**Ejercicios**
1. ¿Qué nombres de usuario aparecen en el hilo del foro sobre el ahuyentador de perros?
2. En el hilo del foro sobre el ahuyentador de perros, ¿qué distancia tiene que cubrir el aparato?

**Texto proporcionado**
He visto tweeter que cubren hasta 22Khz por 15€, con una potencia de 300w. Aunque eso de los 300w no me lo creo. Como tiene una impedancia de 4 ohm y lo voy a alimentar con una onda cuadrada mediante un mosfet a una tension de 12v me entregara sobre 35W.


----------



## lolo2n3055 (Ago 30, 2011)

Oye y no te da pena?...........
Me refiero: 
Cambiemos los papeles:
Imagínate que un PERRO creara un ahuyentador de seres humanos a una frecuencia de 8KHz y lo conectara a un altavoz de 300W ( aunque el carajote del perro solo sea capaz de generar una potencia de 36W) y que lo dejara conectado día y noche sin parar y tu que eres un ser humano y que  estas atado al tronco de un árbol sin modo de escapar estarías  hay aguantando día y noche.............
CAGANDOTE EN LA MADRE QUE PARIO A DICHO PERRO...........


Este comentario es solo un punto de vista, no un insulto..........
Saludos.


----------



## Dano (Ago 30, 2011)

pepechip dijo:


> Hola
> Estoy desarrollando un ahuyentador de perros, en donde utilizare un microcontrolador para generar varios tonos que se iran alternando.
> El problema es que tiene que cubrir una distancia de 500mtr, y no se la potencia que tendria que dar un tweeter para tener ese alcance.

**Datos proporcionados**
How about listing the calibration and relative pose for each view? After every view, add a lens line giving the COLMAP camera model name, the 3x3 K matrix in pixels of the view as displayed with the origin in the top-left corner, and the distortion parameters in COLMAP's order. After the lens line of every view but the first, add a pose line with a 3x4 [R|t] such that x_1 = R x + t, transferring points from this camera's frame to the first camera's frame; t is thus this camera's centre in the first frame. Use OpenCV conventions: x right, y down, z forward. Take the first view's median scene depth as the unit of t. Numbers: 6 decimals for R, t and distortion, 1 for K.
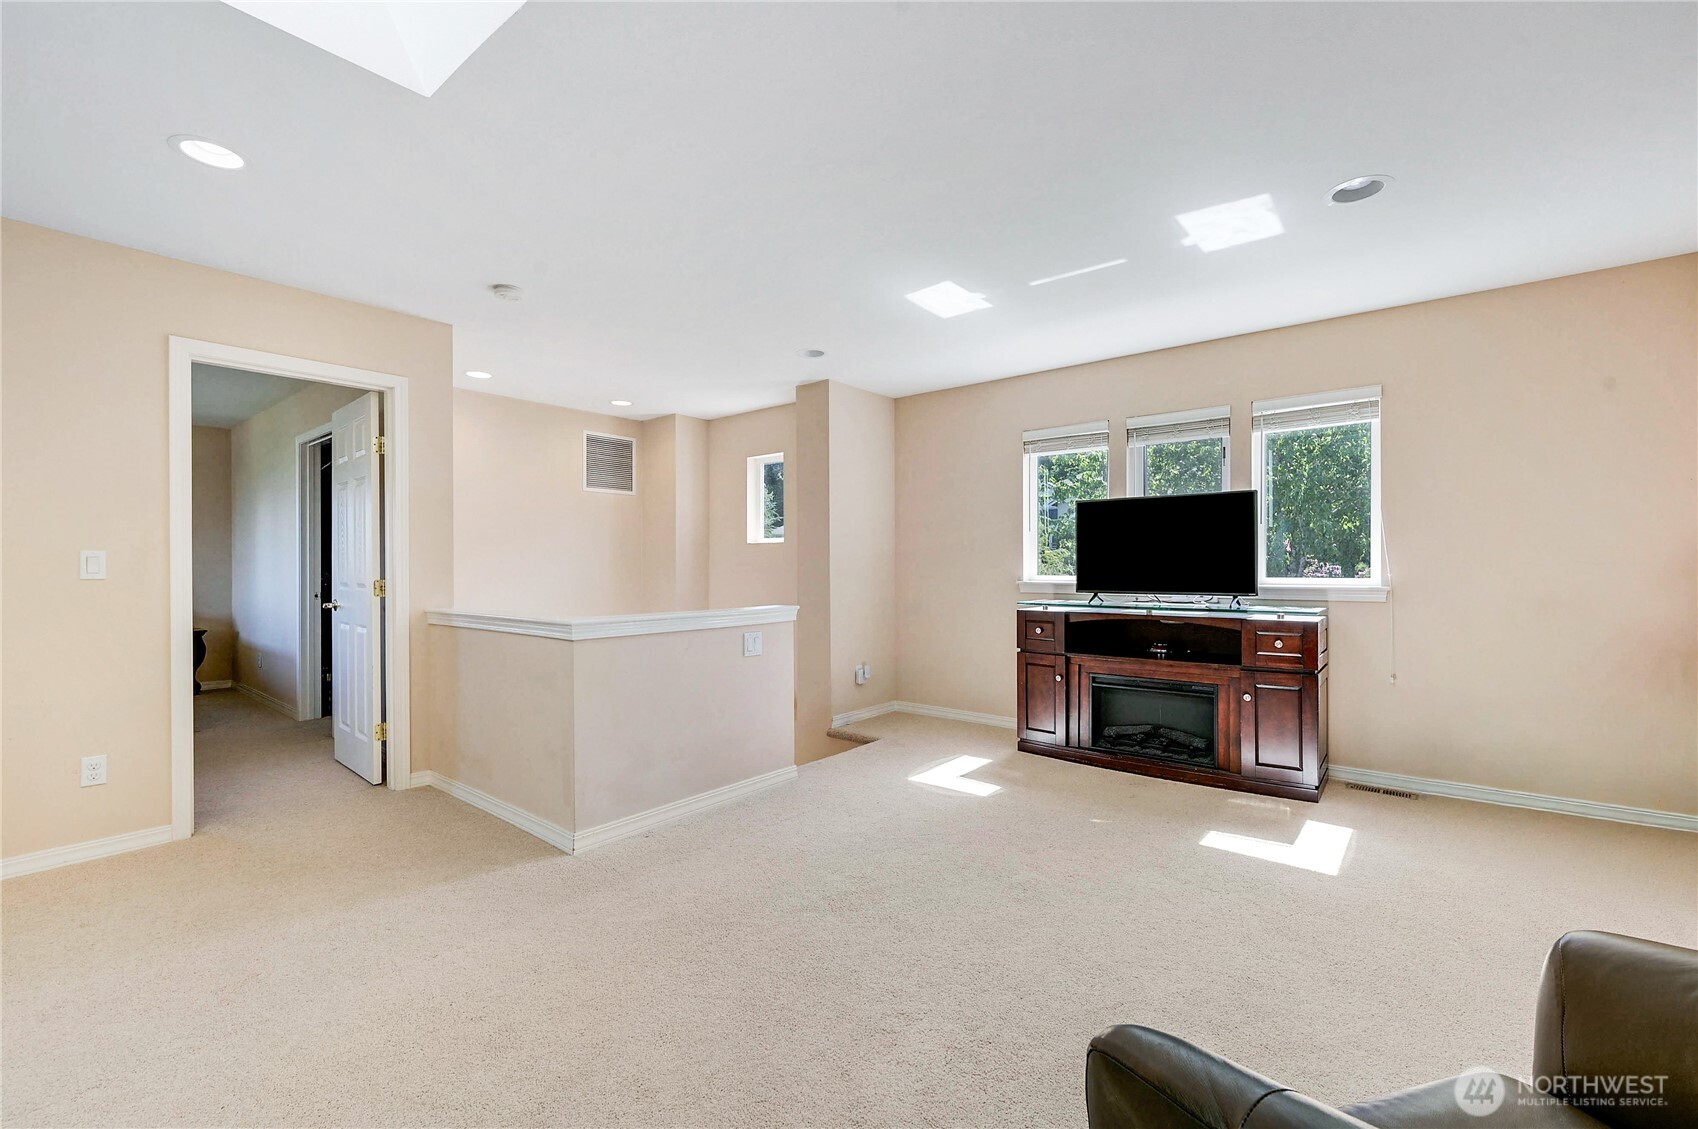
lens RADIAL K [[684.0, 0, 856.4], [0, 684.0, 568.8], [0, 0, 1]] dist [-0.000768, 0.000031]
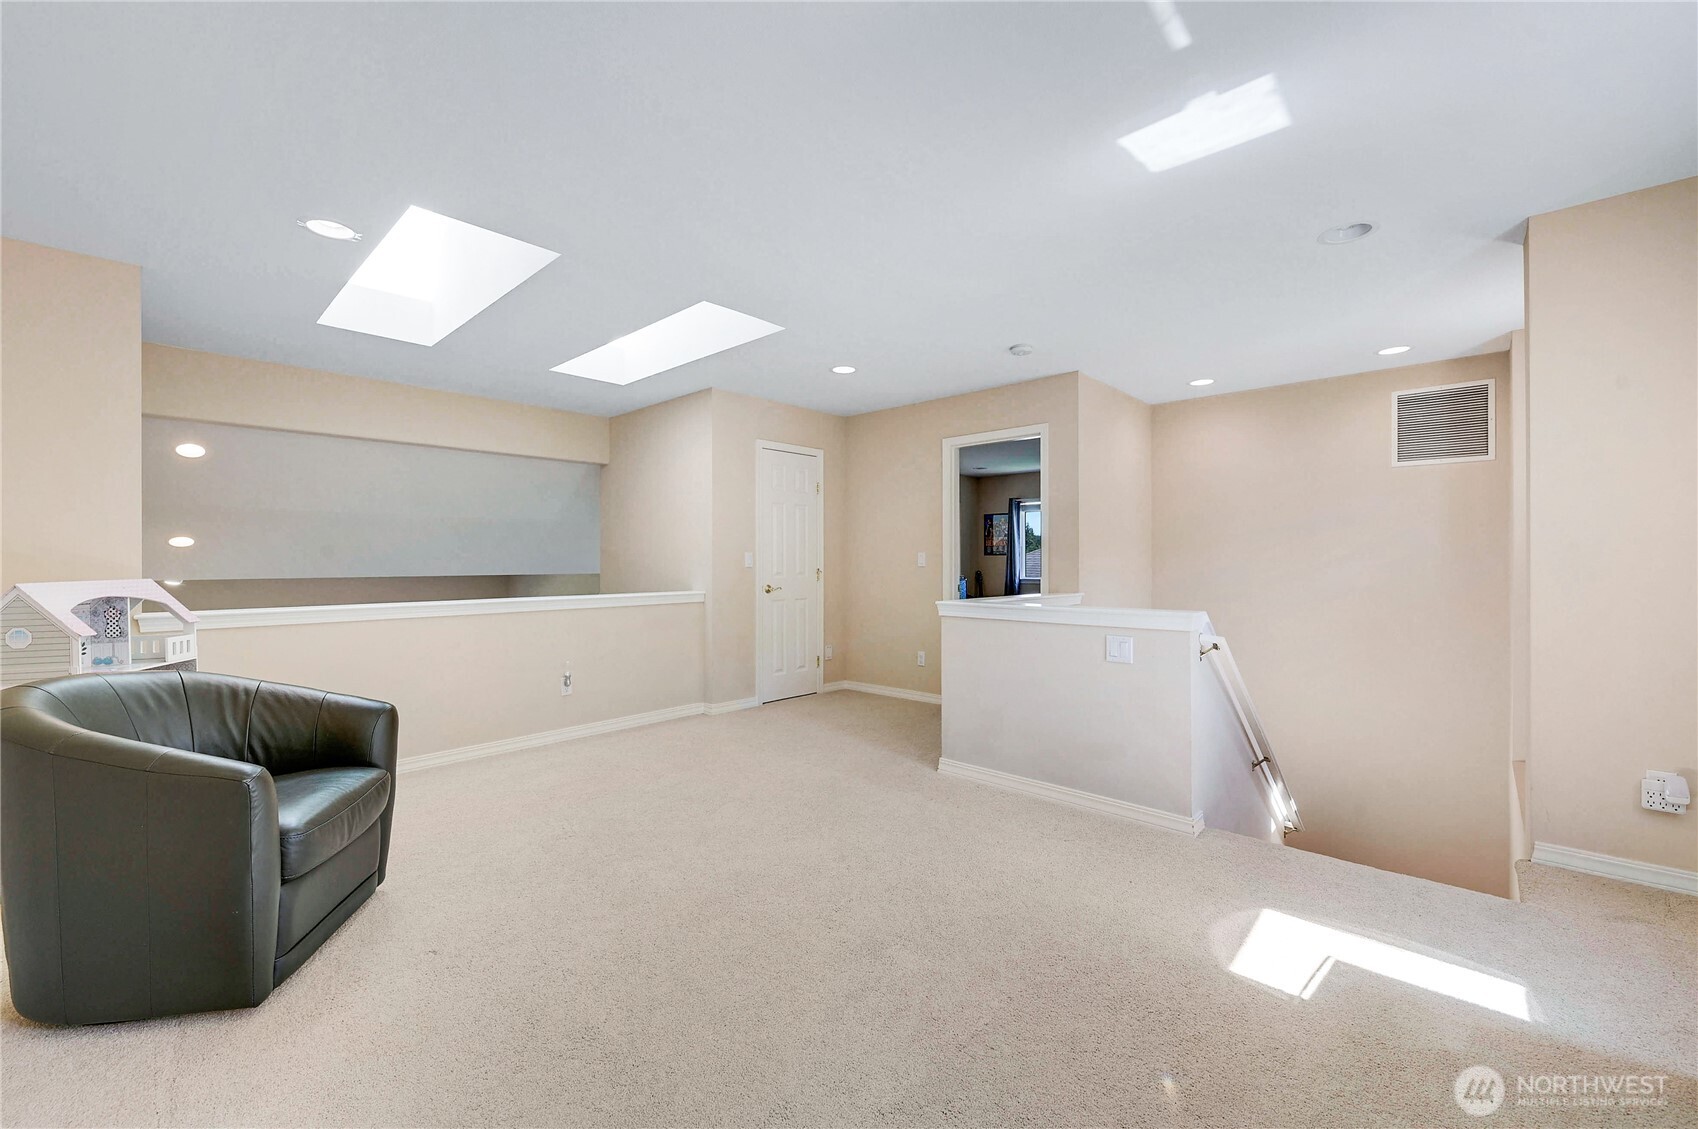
lens RADIAL K [[684.0, 0, 855.3], [0, 684.0, 556.9], [0, 0, 1]] dist [-0.000768, 0.000031]
pose [[-0.045725, -0.004078, -0.998946, 0.431794], [-0.006617, 0.999971, -0.003779, -0.001399], [0.998932, 0.006437, -0.045751, 0.406283]]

**Respuestas**
1. lolo2n3055, Dano y pepechip.

2. Una distancia de 500 metros.